Self-Calibrating, Fully Differentiable NLOS Inverse Rendering

TL;DR

This paper presents a fully differentiable NLOS inverse rendering pipeline that self-calibrates imaging parameters, enabling robust reconstruction of hidden scene geometry and albedo from indirect illumination measurements, even with noise.

Contribution

It introduces a novel end-to-end differentiable framework that jointly reconstructs geometry and estimates imaging parameters without manual tuning.

Findings

Robust reconstruction of hidden scene geometry and albedo under noise.

End-to-end pipeline effectively self-calibrates imaging parameters.

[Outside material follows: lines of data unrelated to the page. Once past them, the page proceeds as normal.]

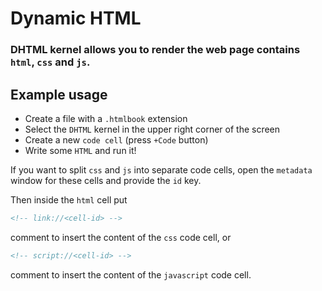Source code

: # Dynamic HTML

### DHTML kernel allows you to render the web page contains `html`, `css` and `js`.

## Example usage

- Create a file with a `.htmlbook` extension
- Select the `DHTML` kernel in the upper right corner of the screen
- Create a new `code cell` (press `+Code` button)
- Write some `HTML` and run it!


If you want to split `css` and `js` into separate code cells, open the `metadata` window for these cells and provide the `id` key.

Then inside the `html` cell put
```html
<!-- link://<cell-id> -->
```
comment to insert the content of the `css` code cell, or
```html
<!-- script://<cell-id> -->
```
comment to insert the content of the `javascript` code cell.
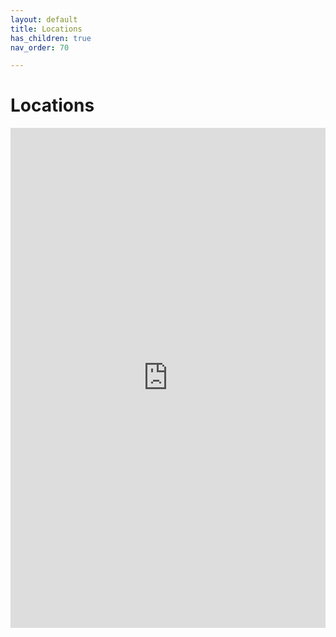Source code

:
 ```yaml
---
layout: default
title: Locations
has_children: true
nav_order: 70

---
```


# Locations

<iframe style="border: 0; width:100%; height: 800px; overflow: auto;" src="https://degenesis.com/world/map/"></iframe>
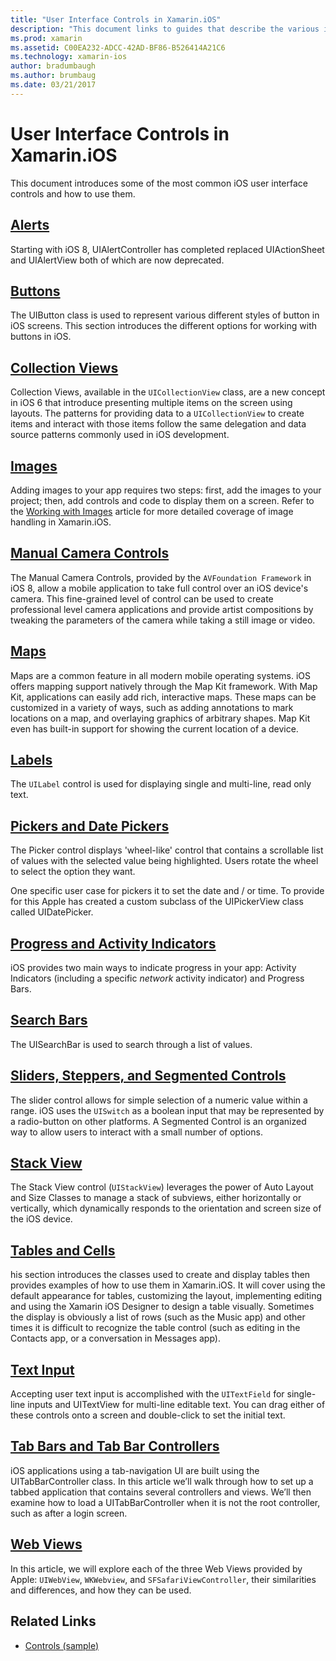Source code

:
 ```yaml
---
title: "User Interface Controls in Xamarin.iOS"
description: "This document links to guides that describe the various iOS user interface controls available to Xamarin.iOS developers. Linked content discusses alerts, buttons, collection views, images, manual camera controls, maps, labels, pickers, date pickers, and more."
ms.prod: xamarin
ms.assetid: C00EA232-ADCC-42AD-BF86-B526414A21C6
ms.technology: xamarin-ios
author: bradumbaugh
ms.author: brumbaug
ms.date: 03/21/2017
---
```


# User Interface Controls in Xamarin.iOS

This document introduces some of the most common iOS user interface controls and how to use them.

## [Alerts](alerts.md)

Starting with iOS 8, UIAlertController has completed replaced UIActionSheet and UIAlertView both of which are now deprecated.

## [Buttons](buttons.md)

The UIButton class is used to represent various different styles of button in iOS screens. This section introduces the different options for working with buttons in iOS.

## [Collection Views](uicollectionview.md)

Collection Views, available in the `UICollectionView` class, are a
new concept in iOS 6 that introduce presenting multiple items on the screen using layouts. The patterns for providing data to a `UICollectionView` to create items and interact with those items follow the same delegation and data source patterns commonly used in iOS
development.

## [Images](image.md)

Adding images to your app requires two steps: first, add the images to your project; then, add controls and code to display them on a screen. Refer to the [Working with Images](~/ios/app-fundamentals/images-icons/index.md) article for more detailed coverage of image handling in Xamarin.iOS.

## [Manual Camera Controls](intro-to-manual-camera-controls.md)

The Manual Camera Controls, provided by the `AVFoundation Framework` in iOS 8, allow a mobile application to take full control over an iOS device's camera. This fine-grained level of control can be used to create professional level camera applications and provide artist compositions by tweaking the parameters of the camera while taking a still image or video.

## [Maps](ios-maps/index.md)

Maps are a common feature in all modern mobile operating systems. iOS offers mapping support natively through the Map Kit framework. With Map Kit, applications can easily add rich, interactive maps. These maps can be customized in a variety of ways, such as adding annotations to mark locations on a map, and overlaying graphics of arbitrary shapes. Map Kit even has built-in support for showing the current location of a device.

## [Labels](labels.md)

The `UILabel` control is used for displaying single and multi-line, read only text.

## [Pickers and Date Pickers](picker.md)

The Picker control displays 'wheel-like' control that contains a scrollable list of values with the selected value being highlighted. Users rotate the wheel to select the option they want.

One specific user case for pickers it to set the date and / or time. To provide for this Apple has created a custom subclass of the UIPickerView class called UIDatePicker.

## [Progress and Activity Indicators](progress-activity-indicator.md)

iOS provides two main ways to  indicate progress in your app: Activity Indicators (including a specific _network_ activity indicator) and Progress Bars.

## [Search Bars](searchbar.md)

The UISearchBar is used to search through a list of values. 

## [Sliders, Steppers, and Segmented Controls](slider-switch-segmented-controls.md)

The slider control allows for simple selection of a numeric value within a range. iOS uses the `UISwitch` as a boolean input that may be represented by a radio-button on other platforms. A Segmented Control is an organized way to allow users to interact with a small number of options.

## [Stack View](uistackview.md)

The Stack View control (`UIStackView`) leverages the power of Auto Layout and Size Classes to manage a stack of subviews, either horizontally or vertically, which dynamically responds to the orientation and screen size of the iOS device.

## [Tables and Cells](tables/index.md)

his section introduces the classes used to create and display tables then provides examples of how to use them in Xamarin.iOS. It will cover using the default appearance for tables, customizing the layout, implementing editing and using the Xamarin iOS Designer to design a table visually. Sometimes the display is obviously a list of rows (such as the Music app) and other times it is difficult to recognize the table control (such as editing in the Contacts app, or a conversation in Messages app).

## [Text Input](text-input.md)

Accepting user text input is accomplished with the `UITextField` for single-line inputs and UITextView for multi-line editable text. You can drag either of these controls onto a screen and double-click to set the initial text.

## [Tab Bars and Tab Bar Controllers](creating-tabbed-applications.md)

iOS applications using a tab-navigation UI are built using the UITabBarController class. In this article we’ll walk through how to set up a tabbed application that contains several controllers and views. We’ll then examine how to load a UITabBarController when it is not the root controller, such as after a login screen.

## [Web Views](uiwebview.md)

In this article, we will explore each of the three Web Views provided by Apple: `UIWebView`, `WKWebview`, and `SFSafariViewController`, their similarities and differences, and how they can be used.

## Related Links

- [Controls (sample)](https://developer.xamarin.com/samples/Controls/)
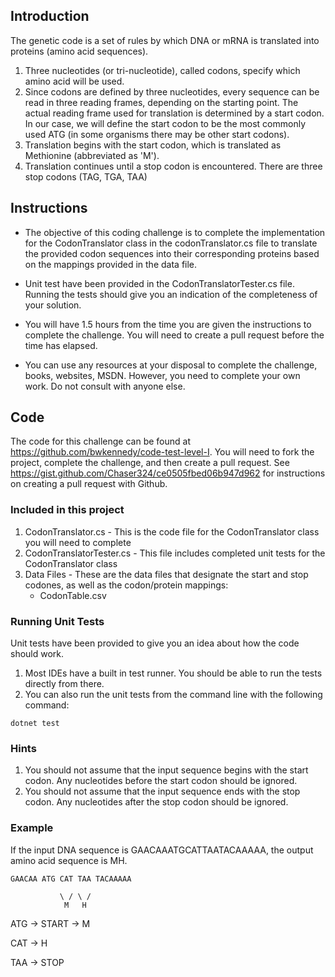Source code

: 
## Introduction
The genetic code is a set of rules by which DNA or mRNA is translated into proteins (amino acid sequences).

1. Three nucleotides (or tri-nucleotide), called codons, specify which amino acid will be used.
2. Since codons are defined by three nucleotides, every sequence can be read in three reading frames, depending on the starting point. The actual reading frame used for translation is determined by a start codon. 
In our case, we will define the start codon to be the most commonly used ATG (in some organisms there may be other start codons).
3. Translation begins with the start codon, which is translated as Methionine (abbreviated as 'M').
4. Translation continues until a stop codon is encountered. There are three stop codons (TAG, TGA, TAA)

## Instructions

- The objective of this coding challenge is to complete the implementation for the CodonTranslator class in the codonTranslator.cs file to translate the provided codon sequences into their corresponding proteins based on the mappings provided in the data file.  

- Unit test have been provided in the CodonTranslatorTester.cs file.  Running the tests should give you an indication of the completeness of your solution. 

- You will have 1.5 hours from the time you are given the instructions to complete the challenge.  You will need to create a pull request before the time has elapsed. 

- You can use any resources at your disposal to complete the challenge, books, websites, MSDN.  However, you need to complete your own work.  Do not consult with anyone else. 

## Code

The code for this challenge can be found at https://github.com/bwkennedy/code-test-level-I. You will need to fork the project, complete the challenge, and then create a pull request. See https://gist.github.com/Chaser324/ce0505fbed06b947d962 for instructions on creating a pull request with Github.

### Included in this project

1. CodonTranslator.cs - This is the code file for the CodonTranslator class you will need to complete
2. CodonTranslatorTester.cs - This file includes completed unit tests for the CodonTranslator class
3. Data Files - These are the data files that designate the start and stop codones, as well as the codon/protein mappings:
    - CodonTable.csv

### Running Unit Tests

Unit tests have been provided to give you an idea about how the code should work.  

1. Most IDEs have a built in test runner.  You should be able to run the tests directly from there.  
2. You can also run the unit tests from the command line with the following command:
```
dotnet test
```

### Hints

1. You should not assume that the input sequence begins with the start codon. Any nucleotides before the start codon should be ignored.
2. You should not assume that the input sequence ends with the stop codon. Any nucleotides after the stop codon should be ignored.

### Example

If the input DNA sequence is GAACAAATGCATTAATACAAAAA, the output amino acid sequence is MH.

    GAACAA ATG CAT TAA TACAAAAA

               \ / \ /
                M   H
        
ATG -> START -> M

CAT -> H

TAA -> STOP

Accurate dense surface point and normal extraction from NLOS data.

Abstract

Existing time-resolved non-line-of-sight (NLOS) imaging methods reconstruct hidden scenes by inverting the optical paths of indirect illumination measured at visible relay surfaces. These methods are prone to reconstruction artifacts due to inversion ambiguities and capture noise, which are typically mitigated through the manual selection of filtering functions and parameters. We introduce a fully-differentiable end-to-end NLOS inverse rendering pipeline that self-calibrates the imaging parameters during the reconstruction of hidden scenes, using as input only the measured illumination while working both in the time and frequency domains. Our pipeline extracts a geometric representation of the hidden scene from NLOS volumetric intensities and estimates the time-resolved illumination at the relay wall produced by such geometric information using differentiable transient rendering. We then use gradient descent to optimize imaging parameters by minimizing the error between our simulated time-resolved illumination and the measured illumination. Our end-to-end differentiable pipeline couples diffraction-based volumetric NLOS reconstruction with path-space light transport and a simple ray marching technique to extract detailed, dense sets of surface points and normals of hidden scenes. We demonstrate the robustness of our method to consistently reconstruct geometry and albedo, even under significant noise levels.